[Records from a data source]
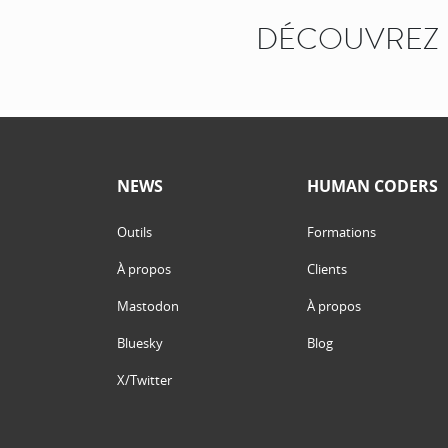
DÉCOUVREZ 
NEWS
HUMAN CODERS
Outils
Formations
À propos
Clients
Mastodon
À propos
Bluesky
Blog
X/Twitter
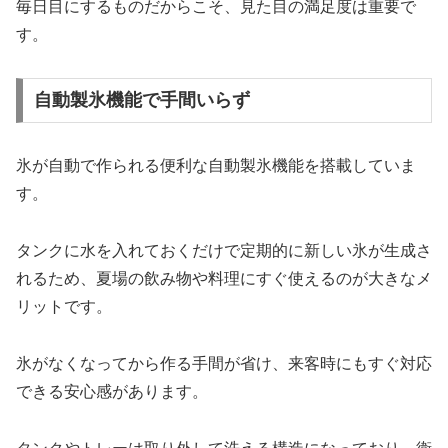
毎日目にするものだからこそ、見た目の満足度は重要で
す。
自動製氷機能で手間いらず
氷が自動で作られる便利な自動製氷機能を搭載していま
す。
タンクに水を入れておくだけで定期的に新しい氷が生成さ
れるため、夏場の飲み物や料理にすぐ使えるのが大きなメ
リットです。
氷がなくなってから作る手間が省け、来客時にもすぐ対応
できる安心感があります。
...
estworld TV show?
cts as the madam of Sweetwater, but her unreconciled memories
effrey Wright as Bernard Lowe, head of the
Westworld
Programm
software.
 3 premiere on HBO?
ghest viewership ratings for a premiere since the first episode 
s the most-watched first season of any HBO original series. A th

### WHAT THE TASK REQUIRES
Within the records, filter for lines that contain the word "premiere" and show each one.

### WRITTEN SOLUTION
 3 premiere on HBO?
ghest viewership ratings for a premiere since the first episode 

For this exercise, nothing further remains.